**Estratto della pagina**

SFERA EBBASTA: tutto esagerato e forzato per il re della Trap. Recensione concerto live Milano

Condividi

SFERA EBBASTA
Rockstar Tour
28 aprile 2018
Fabrique
Milano

Voto: 5
di Luca Trambusti

Foto gentile concessione di Francesco Prandoni

Da qualche tempo, dopo una cammino di alcuni anni, Sfera Ebbasta è diventato il “King della Trap italiana” e contemporaneamente un idolo generazionale, vivendo anche il consenso questo genere musicale ha sempre più incontrato nella fascia adolescenziale. Così la trap (“da trap house, appartamenti abbandonati – solitamente nei sobborghi di Atlanta – dove gli spacciatori americani preparano e spacciano sostanze stupefacenti” da Wikipedia) e di conseguenza Sfera hanno potuto mettersi in luce diventando una sorta di portavoce, di rappresentati ed idolo della giovane generazione (in realtà ogni musica ha un suo riferimento generazionale). Tant’è che il suo seguito è cresciuto.

Così l’ultimo album “Rockstar”, grazie anche ad un consenso mediatico non indifferente, ha portato Sfera al successo ed il conseguente tour sta riscontrando grande seguito come ha dimostrato l’occasione milanese che si è trasformata in un triplo appuntamento con doppio sold out al Fabrique. Certo Milano ha per lui il “favore del campo” essendo il 25enne Gionata Boschetti (così all’anagrafe) di Cinisello Balsamo (Ciny), un paese dell’hinterland della città lombarda. Tuttavia la sua crescita è costante e lo porterà ad un’estate piena di festival tra cui il Lucca Summer Festival e Rock in Roma.

**Compiti da svolgere**
1 – Rispondi a queste domande sulla recensione:
(a) Quale voto viene assegnato al concerto?
(b) Qual è il nome all'anagrafe di Sfera Ebbasta?
(c) In quale locale di Milano si è tenuto il concerto?
2 – Ripeti parola per parola il passo della recensione compreso tra "Foto gentile concessione" e "seguito è cresciuto.", estremi inclusi.

**Righe fornite**
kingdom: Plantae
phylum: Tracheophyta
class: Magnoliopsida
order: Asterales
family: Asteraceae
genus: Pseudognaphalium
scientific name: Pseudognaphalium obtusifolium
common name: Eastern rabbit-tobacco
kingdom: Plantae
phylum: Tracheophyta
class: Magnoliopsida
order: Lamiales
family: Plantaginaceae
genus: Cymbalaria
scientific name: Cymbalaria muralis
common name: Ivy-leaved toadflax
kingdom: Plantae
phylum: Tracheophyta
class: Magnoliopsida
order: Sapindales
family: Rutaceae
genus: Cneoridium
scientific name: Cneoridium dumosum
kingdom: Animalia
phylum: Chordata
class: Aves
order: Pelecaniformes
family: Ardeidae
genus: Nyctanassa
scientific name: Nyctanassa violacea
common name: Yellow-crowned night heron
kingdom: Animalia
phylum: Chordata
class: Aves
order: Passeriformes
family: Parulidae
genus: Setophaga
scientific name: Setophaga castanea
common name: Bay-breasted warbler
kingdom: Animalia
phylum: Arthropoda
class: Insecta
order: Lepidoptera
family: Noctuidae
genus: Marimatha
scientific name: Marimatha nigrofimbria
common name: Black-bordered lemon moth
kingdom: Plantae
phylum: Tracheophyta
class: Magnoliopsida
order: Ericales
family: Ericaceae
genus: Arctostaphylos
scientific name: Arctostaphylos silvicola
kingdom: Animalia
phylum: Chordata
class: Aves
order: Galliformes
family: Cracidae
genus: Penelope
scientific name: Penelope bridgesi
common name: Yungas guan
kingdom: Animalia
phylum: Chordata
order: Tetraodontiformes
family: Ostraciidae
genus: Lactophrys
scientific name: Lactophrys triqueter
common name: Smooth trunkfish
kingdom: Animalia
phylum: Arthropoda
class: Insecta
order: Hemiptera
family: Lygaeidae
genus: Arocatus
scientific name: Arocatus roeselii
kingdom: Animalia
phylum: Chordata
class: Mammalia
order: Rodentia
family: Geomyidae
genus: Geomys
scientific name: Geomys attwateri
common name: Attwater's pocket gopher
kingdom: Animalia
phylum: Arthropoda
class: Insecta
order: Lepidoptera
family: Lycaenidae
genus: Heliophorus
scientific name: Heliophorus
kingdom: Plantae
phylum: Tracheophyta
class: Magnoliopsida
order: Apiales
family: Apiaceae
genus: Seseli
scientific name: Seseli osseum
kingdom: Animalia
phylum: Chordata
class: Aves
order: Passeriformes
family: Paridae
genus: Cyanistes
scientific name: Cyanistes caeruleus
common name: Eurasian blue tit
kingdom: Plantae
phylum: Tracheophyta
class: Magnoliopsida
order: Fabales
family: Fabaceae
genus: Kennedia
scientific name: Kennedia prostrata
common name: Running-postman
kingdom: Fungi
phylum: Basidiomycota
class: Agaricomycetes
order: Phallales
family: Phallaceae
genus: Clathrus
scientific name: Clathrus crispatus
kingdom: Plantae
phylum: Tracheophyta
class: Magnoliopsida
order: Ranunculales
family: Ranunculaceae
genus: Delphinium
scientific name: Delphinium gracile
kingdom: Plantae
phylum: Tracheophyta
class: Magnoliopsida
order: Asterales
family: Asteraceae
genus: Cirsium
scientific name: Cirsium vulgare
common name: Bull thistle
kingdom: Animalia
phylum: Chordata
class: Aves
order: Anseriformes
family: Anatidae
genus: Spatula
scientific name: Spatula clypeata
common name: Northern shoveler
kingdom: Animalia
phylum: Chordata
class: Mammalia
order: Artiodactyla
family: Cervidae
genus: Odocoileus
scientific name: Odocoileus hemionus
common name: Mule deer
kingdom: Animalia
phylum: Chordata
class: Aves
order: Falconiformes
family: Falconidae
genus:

**Esercizio svolto**
1 –
(a) 5
(b) Gionata Boschetti
(c) Fabrique

2 –
Foto gentile concessione di Francesco Prandoni

Da qualche tempo, dopo una cammino di alcuni anni, Sfera Ebbasta è diventato il “King della Trap italiana” e contemporaneamente un idolo generazionale, vivendo anche il consenso questo genere musicale ha sempre più incontrato nella fascia adolescenziale. Così la trap (“da trap house, appartamenti abbandonati – solitamente nei sobborghi di Atlanta – dove gli spacciatori americani preparano e spacciano sostanze stupefacenti” da Wikipedia) e di conseguenza Sfera hanno potuto mettersi in luce diventando una sorta di portavoce, di rappresentati ed idolo della giovane generazione (in realtà ogni musica ha un suo riferimento generazionale). Tant’è che il suo seguito è cresciuto.